Comment cette petite vieille n’était-elle pas ridicule en ses atours démodés ? Pourquoi n’y eut-il qu’un cri pour la déclarer adorable avec ses quatre-vingt-trois ans, ses rides et sa démarche saccadée ? C’est que tout, en elle, provenait d’une époque dont la grâce, oubliée, était faite d’impérissables séductions, léguées par les aïeules. Elle avait beau n’être qu’une antique Carabosse ratatinée, harnachée de falbalas invraisemblables, elle portait l’indéfinissable marque de la politesse d’antan et d’une éducation non pareille. Tant d’aisance et de sûreté surprenait les jeunes filles qui ne comprenaient pas pourquoi cette caricature, au lieu de les faire rire, leur imposait. De grands siècles s’étaient succédé pour revêtir ce petit bout d’ancêtre d’une insaisissable élégance, que des générations avaient cultivée et qui, maintenant, étonnait les gens comme une merveille dont le secret s’était perdu.

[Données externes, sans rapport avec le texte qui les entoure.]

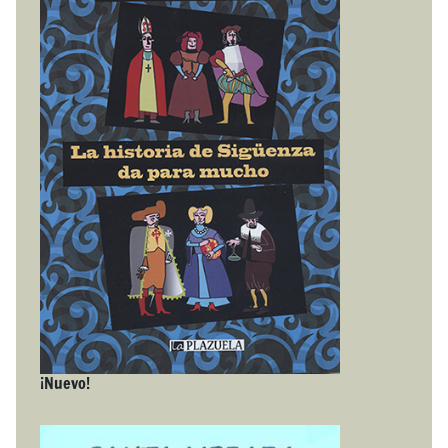
¡Nuevo!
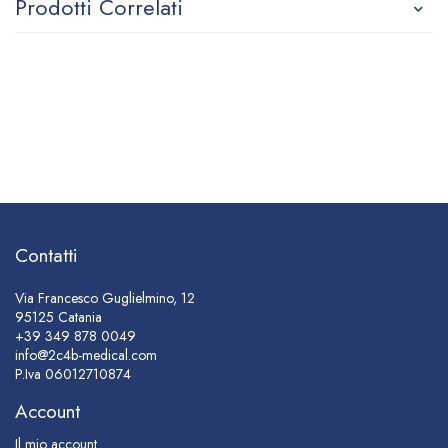
Prodotti Correlati
Contatti
Via Francesco Guglielmino, 12
95125 Catania
+39 349 878 0049
info@2c4b-medical.com
P.Iva
06012710874
Account
Il mio account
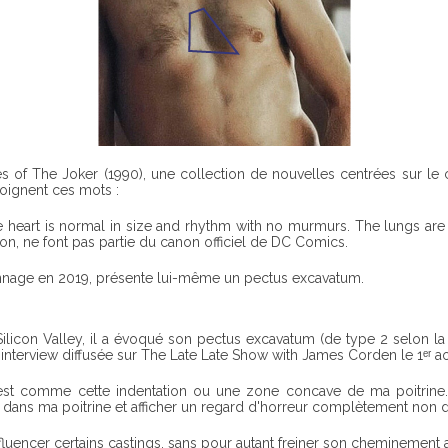
s of The Joker (1990), une collection de nouvelles centrées sur le 
oignent ces mots :
eart is normal in size and rhythm with no murmurs. The lungs are cle
on, ne font pas partie du canon officiel de DC Comics.
rsonnage en 2019, présente lui-même un pectus excavatum.
ilicon Valley, il a évoqué son pectus excavatum (de type 2 selon la c
interview diffusée sur The Late Late Show with James Corden le 1ᵉʳ a
est comme cette indentation ou une zone concave de ma poitrine. A
dans ma poitrine et afficher un regard d'horreur complètement non dissi
luencer certains castings, sans pour autant freiner son cheminement ar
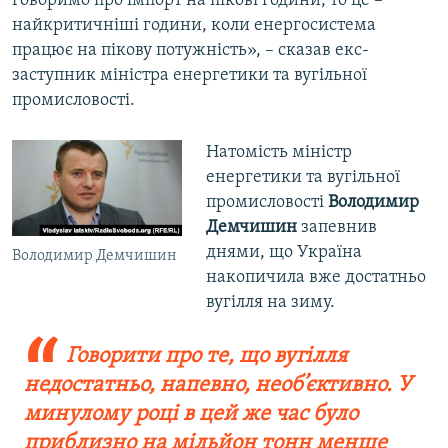
говоримо про імпорт на пікові години, то це –
найкритичніші години, коли енергосистема
працює на пікову потужність», – сказав екс-
заступник міністра енергетики та вугільної
промисловості.
Натомість міністр
енергетики та вугільної
промисловості
Володимир
Демчишин
запевнив
днями, що Україна
Володимир Демчишин
накопичила вже достатньо
вугілля на зиму.
Говорити про те, що вугілля
недостатньо, напевно, необ’єктивно. У
минулому році в цей же час було
приблизно на мільйон тонн менше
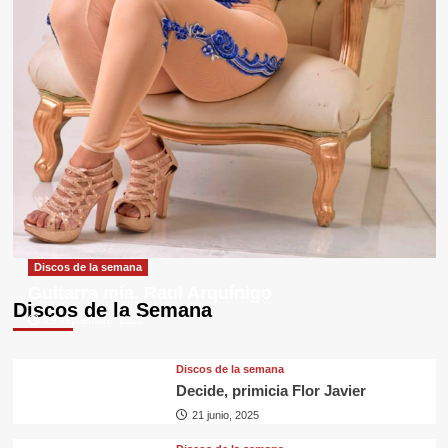
Discos de la semana
Guitarra mía, Raul Arquínigo
Discos de la Semana
29 septiembre, 2025
Discos de la semana
Decide, primicia Flor Javier
21 junio, 2025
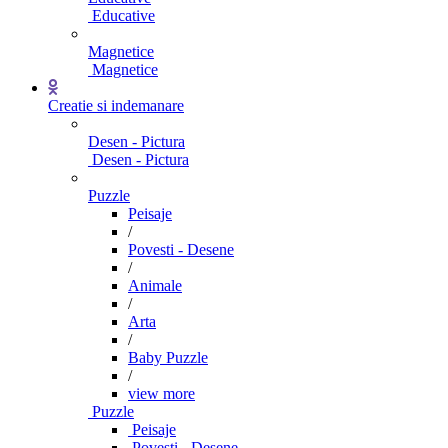
Educative
Magnetice
Magnetice
Creatie si indemanare
Desen - Pictura
Desen - Pictura
Puzzle
Peisaje
/
Povesti - Desene
/
Animale
/
Arta
/
Baby Puzzle
/
view more
Puzzle
Peisaje
Povesti - Desene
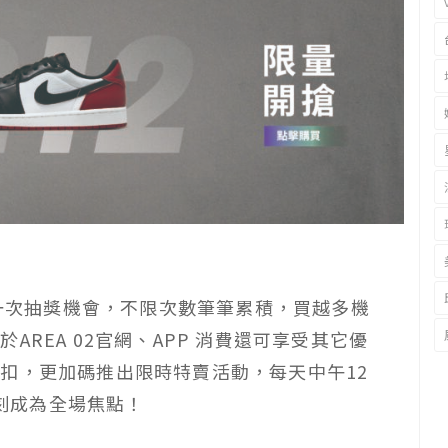
積一次抽獎機會，不限次數筆筆累積，買越多機
REA 02官網、APP 消費還可享受其它優
扣，更加碼推出限時特賣活動，每天中午12
即刻成為全場焦點！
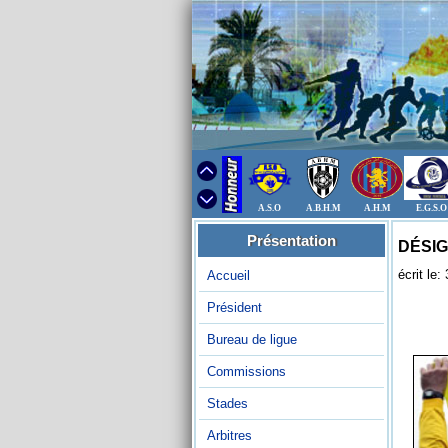
A.S.O
A.B.H.M
A.H.M
E.G.S.O
Présentation
DÉSIG
écrit le
Accueil
Président
Bureau de ligue
Commissions
Stades
Arbitres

Charles s’élança véritablement vers elle, tant la cousine Drouet — qui pourtant n’avait jamais été qu’une grande bourgeoise et non pas même une fille de petite noblesse — avait, en se présentant, de la race et « de la branche ». Ses yeux, d’un bleu passé, regardaient comme ceux d’un pastel ; ils avaient l’air d’avoir été conçus par un La Tour ou un Chardin, puis effacés, un peu, par l’estompe du temps. Et, tout à coup, Charles Christiani réalisa pleinement pourquoi elle lui était si sympathique. C’est qu’elle ressemblait sans conteste à César. Les caprices de l’hérédité avaient privé la branche aînée, du moins jusqu’à présent, de cette succession charnelle ; mais le visage du corsaire revivait, adouci, sous les bandeaux blancs de la vieille cousine, et c’était pour Charles une joie et un soulagement que retrouver de César quelque chose de vivant, depuis qu’il contemplait le corsaire défunt comme derrière la vitre de l’au-delà.